Fans of the Victorian era rarely get widely publicized comics featuring fineries and social restrictions of the era. Luckily for us, Mirka Andolfo’s Mercy delights genre fans with a gothic supernatural tale that doesn’t skimp on period details. Fans of Penny Dreadful and the Parasol Protectorate literary series will highly enjoy this stylized gothic horror comic with plenty of corsets and corpses.
Every town has its devil. Woodsburgh is no exception. Supernatural entities known as the Strangers pick off lone townsfolk foolish enough to be out after curfew. Only Lady Swanson, the town’s no nonsense businesswoman, seems to be aware enough of them to fight them. Though the Strangers’ connection to her mine and her mysterious visions allude to more going on with Lady Swanson than meets the eye. When the beautiful Lady Hellaine arrives in town from Seattle, the two are drawn together in a supernatural mystery that threatens to consume the entire town.
Andolfo steers clear of the more common tropes of the genre. She establishes her Victorian era in the American west and doesn’t shy away from the real life horrors of the time. Child labor, neglect and abuses feature prominently in Rory’s character, a young orphan adopted by the monstrous and beautiful Lady Hellaine.

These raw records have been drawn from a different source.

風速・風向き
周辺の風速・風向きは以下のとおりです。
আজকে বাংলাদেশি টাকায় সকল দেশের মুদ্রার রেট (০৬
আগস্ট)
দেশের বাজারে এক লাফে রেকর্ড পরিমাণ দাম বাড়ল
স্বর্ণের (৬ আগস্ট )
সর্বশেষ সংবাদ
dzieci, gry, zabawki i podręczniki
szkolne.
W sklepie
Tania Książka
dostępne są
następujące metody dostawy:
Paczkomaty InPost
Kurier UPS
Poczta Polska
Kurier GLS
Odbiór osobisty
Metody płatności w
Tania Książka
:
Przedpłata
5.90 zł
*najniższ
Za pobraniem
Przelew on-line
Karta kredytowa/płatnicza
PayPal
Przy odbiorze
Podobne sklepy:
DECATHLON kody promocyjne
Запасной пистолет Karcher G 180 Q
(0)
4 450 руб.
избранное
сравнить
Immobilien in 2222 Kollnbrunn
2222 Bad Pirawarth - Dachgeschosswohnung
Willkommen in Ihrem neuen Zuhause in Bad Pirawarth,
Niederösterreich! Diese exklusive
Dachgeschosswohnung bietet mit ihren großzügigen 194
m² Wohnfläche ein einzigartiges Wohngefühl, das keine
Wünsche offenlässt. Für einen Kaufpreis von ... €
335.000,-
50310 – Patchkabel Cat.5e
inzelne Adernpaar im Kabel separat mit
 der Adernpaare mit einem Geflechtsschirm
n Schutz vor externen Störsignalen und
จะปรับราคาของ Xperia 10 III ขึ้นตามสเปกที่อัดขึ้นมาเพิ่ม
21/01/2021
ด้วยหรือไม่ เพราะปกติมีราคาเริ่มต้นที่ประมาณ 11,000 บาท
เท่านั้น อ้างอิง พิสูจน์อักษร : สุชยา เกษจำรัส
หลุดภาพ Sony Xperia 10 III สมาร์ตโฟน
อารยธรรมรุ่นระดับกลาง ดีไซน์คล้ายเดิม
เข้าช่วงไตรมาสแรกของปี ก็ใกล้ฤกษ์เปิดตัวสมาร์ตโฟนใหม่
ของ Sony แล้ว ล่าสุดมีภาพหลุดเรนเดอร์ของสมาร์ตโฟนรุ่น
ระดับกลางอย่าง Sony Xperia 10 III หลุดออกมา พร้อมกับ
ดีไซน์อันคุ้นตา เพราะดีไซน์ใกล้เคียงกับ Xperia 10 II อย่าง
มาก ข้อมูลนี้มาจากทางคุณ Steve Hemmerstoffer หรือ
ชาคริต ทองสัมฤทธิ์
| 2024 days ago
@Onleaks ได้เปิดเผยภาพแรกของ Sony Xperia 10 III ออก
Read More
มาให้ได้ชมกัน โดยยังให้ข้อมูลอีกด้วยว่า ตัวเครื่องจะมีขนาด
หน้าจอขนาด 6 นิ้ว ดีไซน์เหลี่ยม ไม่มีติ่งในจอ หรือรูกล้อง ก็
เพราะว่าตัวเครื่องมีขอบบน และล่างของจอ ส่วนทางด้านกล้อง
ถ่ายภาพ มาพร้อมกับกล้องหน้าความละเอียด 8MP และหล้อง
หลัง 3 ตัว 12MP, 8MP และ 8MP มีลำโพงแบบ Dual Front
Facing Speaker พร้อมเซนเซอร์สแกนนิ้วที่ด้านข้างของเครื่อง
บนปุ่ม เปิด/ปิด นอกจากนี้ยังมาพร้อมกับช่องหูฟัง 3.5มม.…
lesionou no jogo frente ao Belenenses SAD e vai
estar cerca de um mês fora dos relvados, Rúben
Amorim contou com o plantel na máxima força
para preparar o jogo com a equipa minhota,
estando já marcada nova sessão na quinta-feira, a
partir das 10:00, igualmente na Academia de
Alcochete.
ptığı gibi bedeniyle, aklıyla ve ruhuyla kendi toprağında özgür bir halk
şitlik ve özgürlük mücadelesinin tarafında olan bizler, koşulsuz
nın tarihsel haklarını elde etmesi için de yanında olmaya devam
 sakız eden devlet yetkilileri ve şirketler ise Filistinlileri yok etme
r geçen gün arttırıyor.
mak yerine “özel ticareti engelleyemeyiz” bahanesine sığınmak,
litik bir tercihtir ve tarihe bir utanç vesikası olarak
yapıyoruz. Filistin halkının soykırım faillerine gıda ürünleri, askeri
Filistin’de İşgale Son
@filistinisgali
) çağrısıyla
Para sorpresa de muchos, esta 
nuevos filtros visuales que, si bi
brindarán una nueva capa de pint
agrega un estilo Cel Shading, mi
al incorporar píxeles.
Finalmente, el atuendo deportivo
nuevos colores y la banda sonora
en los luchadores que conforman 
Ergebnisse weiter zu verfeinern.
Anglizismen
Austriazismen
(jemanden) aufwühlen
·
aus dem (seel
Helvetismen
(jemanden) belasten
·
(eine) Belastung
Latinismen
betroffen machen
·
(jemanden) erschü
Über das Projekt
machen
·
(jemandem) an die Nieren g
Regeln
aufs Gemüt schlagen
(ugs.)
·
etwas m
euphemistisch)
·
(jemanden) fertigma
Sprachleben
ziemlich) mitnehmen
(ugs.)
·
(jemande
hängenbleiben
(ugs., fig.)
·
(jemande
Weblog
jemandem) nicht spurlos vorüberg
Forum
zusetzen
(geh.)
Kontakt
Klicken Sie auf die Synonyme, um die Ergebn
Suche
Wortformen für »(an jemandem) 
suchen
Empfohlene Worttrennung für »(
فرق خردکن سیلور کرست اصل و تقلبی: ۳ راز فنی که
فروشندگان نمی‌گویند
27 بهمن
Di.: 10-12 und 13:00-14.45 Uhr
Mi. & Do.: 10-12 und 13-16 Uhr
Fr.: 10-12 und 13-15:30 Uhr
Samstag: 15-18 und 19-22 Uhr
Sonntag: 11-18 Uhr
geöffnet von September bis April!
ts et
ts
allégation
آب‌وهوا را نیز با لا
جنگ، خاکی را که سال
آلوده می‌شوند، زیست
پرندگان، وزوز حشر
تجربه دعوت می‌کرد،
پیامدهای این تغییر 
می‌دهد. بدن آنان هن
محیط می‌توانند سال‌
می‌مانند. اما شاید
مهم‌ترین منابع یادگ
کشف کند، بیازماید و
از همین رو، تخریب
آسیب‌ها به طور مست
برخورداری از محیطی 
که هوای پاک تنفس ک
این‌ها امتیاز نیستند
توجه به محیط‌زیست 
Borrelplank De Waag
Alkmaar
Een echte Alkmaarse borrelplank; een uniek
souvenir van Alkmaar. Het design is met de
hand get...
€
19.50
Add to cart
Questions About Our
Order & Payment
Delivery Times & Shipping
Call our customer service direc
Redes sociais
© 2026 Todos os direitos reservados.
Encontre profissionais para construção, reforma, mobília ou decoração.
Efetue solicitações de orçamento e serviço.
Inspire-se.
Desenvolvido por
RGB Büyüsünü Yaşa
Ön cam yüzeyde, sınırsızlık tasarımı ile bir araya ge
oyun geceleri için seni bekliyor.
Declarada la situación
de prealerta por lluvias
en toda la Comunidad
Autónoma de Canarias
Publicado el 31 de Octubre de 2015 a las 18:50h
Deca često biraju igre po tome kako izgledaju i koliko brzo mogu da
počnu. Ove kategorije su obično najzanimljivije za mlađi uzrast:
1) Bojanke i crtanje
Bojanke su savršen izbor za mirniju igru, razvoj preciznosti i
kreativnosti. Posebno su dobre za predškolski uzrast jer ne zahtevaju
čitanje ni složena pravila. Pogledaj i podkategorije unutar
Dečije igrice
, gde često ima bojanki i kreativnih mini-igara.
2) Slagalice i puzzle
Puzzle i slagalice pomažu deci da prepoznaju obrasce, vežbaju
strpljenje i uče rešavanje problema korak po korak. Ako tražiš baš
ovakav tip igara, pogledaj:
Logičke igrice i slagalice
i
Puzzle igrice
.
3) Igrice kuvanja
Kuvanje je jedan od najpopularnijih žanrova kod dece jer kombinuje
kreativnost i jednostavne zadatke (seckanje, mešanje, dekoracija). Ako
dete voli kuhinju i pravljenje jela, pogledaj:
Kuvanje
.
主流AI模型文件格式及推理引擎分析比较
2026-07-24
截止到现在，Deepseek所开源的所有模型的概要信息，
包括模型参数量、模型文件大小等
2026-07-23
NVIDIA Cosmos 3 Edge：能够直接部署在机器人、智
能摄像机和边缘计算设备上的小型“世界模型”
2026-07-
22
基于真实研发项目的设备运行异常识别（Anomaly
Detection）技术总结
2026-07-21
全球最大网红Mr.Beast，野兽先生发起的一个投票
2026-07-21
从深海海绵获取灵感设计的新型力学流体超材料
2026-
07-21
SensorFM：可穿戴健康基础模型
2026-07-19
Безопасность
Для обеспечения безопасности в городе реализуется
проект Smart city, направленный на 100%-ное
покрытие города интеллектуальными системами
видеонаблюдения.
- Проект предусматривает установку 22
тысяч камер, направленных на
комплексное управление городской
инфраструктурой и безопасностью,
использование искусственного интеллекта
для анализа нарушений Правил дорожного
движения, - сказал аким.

Andolfo’s work in establishing Rory’s background pays off in Issue #3. We see her willingly accepting of Lady Hellaine’s peculiar predilection for human flesh. The influence goes both ways: Issue #3 finds Hellaine contemplating the meaning of motherhood through Rory’s adoring gaze.
We also get a taste of the racism prevalent of the time, but with considerably less definition. Jonathan, hired hand of the Swanson family, wants only to be himself and help others. These noble traits are often curbed by reality in the form of sister Betsy, Woodsburgh’s top sex worker. Still, while the racism is heavily implied through flashbacks of meeting a mysterious woman, and his attraction to Lady Hellaine, it doubles as classism.
Perhaps more evident is the treatment of the implied Native American hunters, who’s warnings to Lady Swanson about the Strangers went unheeded at the mine. We aren’t given much background on them, other than they work with Lady Swanson under a strained alliance of necessity.
Fox, the understandably outraged leader of the group, provides key information on the beautiful blooms that sprout from the Stranger’s corpses. Still, Fox and her crew prove more than capable of dealing with Woodsburgh’s devils. I’m looking forward to learning more about her, and just how capable she is when she Hellaine comes for her guardian, Mr. Goodwill.
Andolfo’s artwork is beautiful, with soft lines that contrast the sharpness of defiant leading ladies. Vibrant colors and effects, by Mirka Andolfo and color assistant Gianluca Papi, add distortion and interest to the supernatural elements. Lettering assistant Fabio Amelia punches up the comic with interesting bubbles and sound effects that jump right out of them. The real scene stealers are Andolfo’s splash pages that balance horror and beauty terrifyingly well.